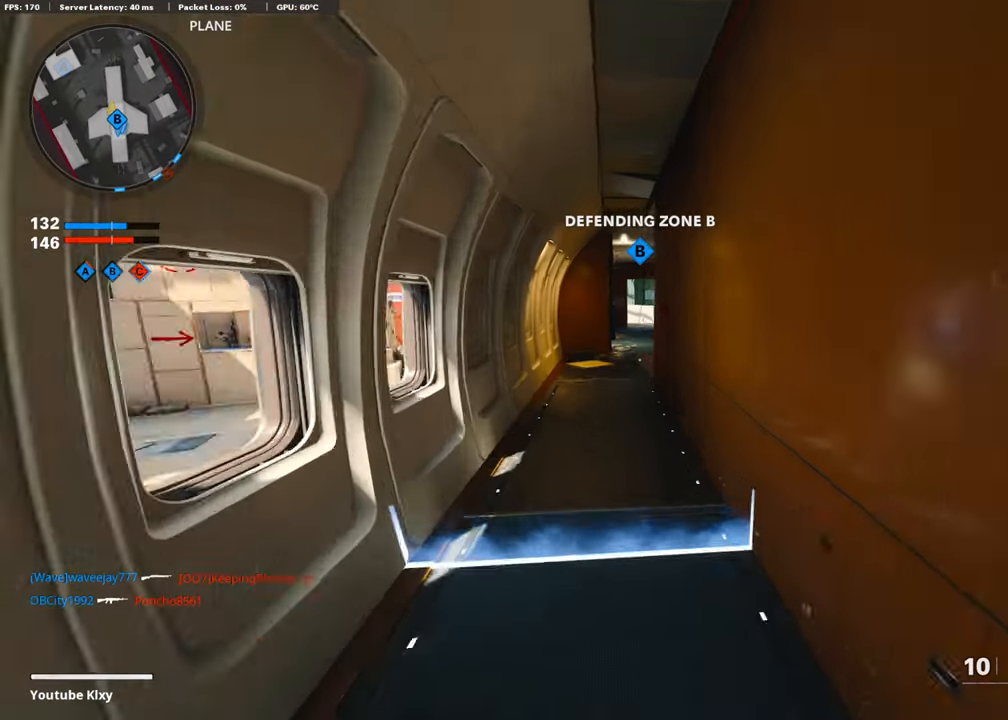
{"buttons": [], "left_stick": "up", "right_stick": "center", "events": []}
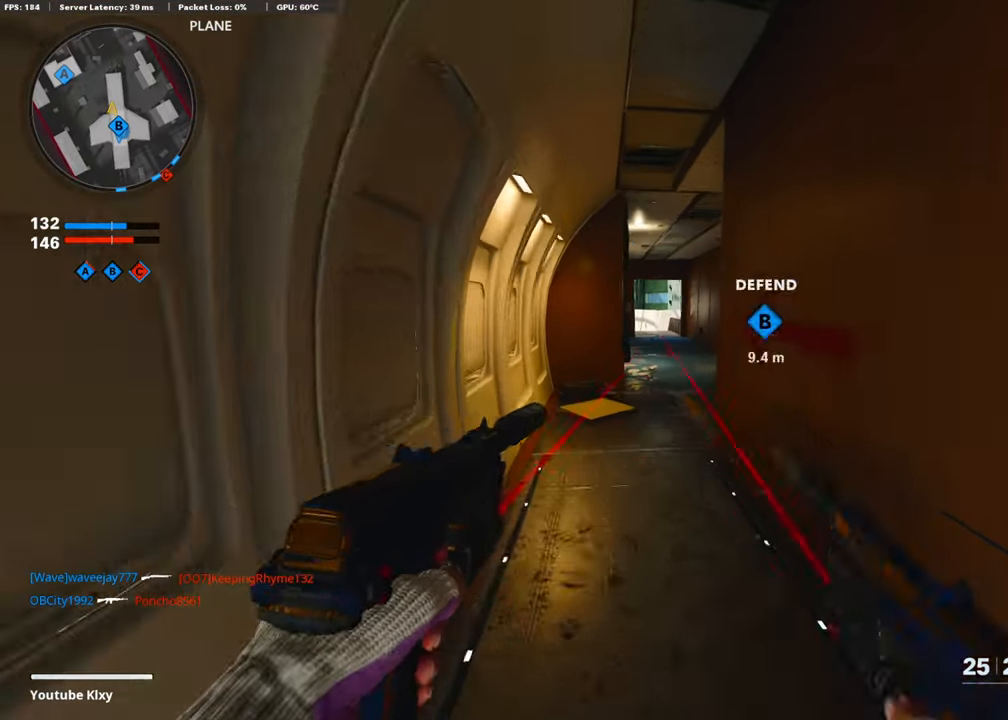
{"buttons": ["R3"], "left_stick": "up-right", "right_stick": "center", "events": [[33, "TRIANGLE", "down"], [100, "TRIANGLE", "up"], [250, "left_stick", "up-right"], [383, "R3", "down"]]}
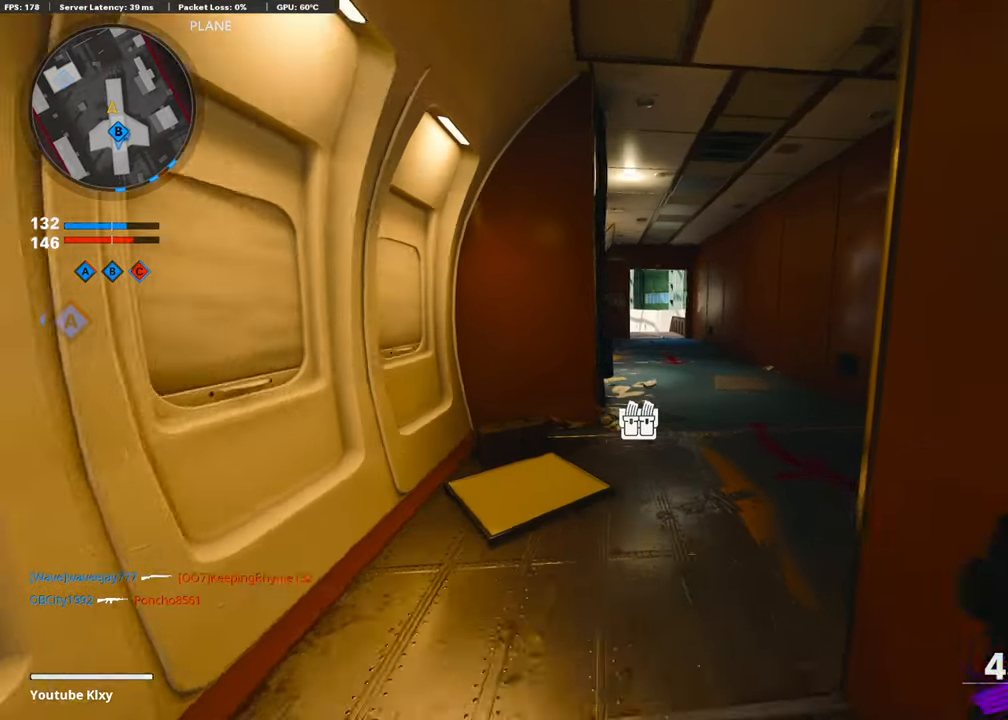
{"buttons": ["L3", "R3"], "left_stick": "up", "right_stick": "center", "events": [[83, "R3", "up"], [150, "left_stick", "up"], [233, "L3", "down"], [483, "R3", "down"]]}
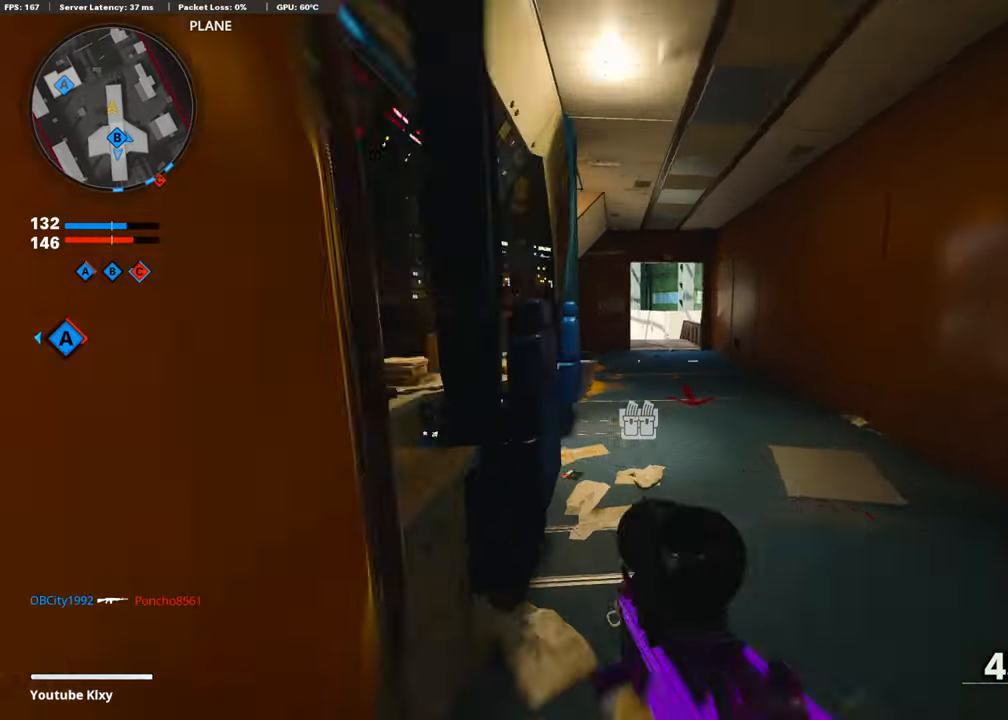
{"buttons": [], "left_stick": "up-right", "right_stick": "center", "events": [[50, "L3", "up"], [50, "left_stick", "up-right"], [133, "R3", "up"], [150, "L1", "down"], [300, "L1", "up"]]}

··········

**Task to complete**. Each line in the data that holds the string "down" should be found and copied.

**Answer space**.
{"buttons": ["R3"], "left_stick": "up-right", "right_stick": "center", "events": [[33, "TRIANGLE", "down"], [100, "TRIANGLE", "up"], [250, "left_stick", "up-right"], [383, "R3", "down"]]}
{"buttons": ["L3", "R3"], "left_stick": "up", "right_stick": "center", "events": [[83, "R3", "up"], [150, "left_stick", "up"], [233, "L3", "down"], [483, "R3", "down"]]}
{"buttons": [], "left_stick": "up-right", "right_stick": "center", "events": [[50, "L3", "up"], [50, "left_stick", "up-right"], [133, "R3", "up"], [150, "L1", "down"], [300, "L1", "up"]]}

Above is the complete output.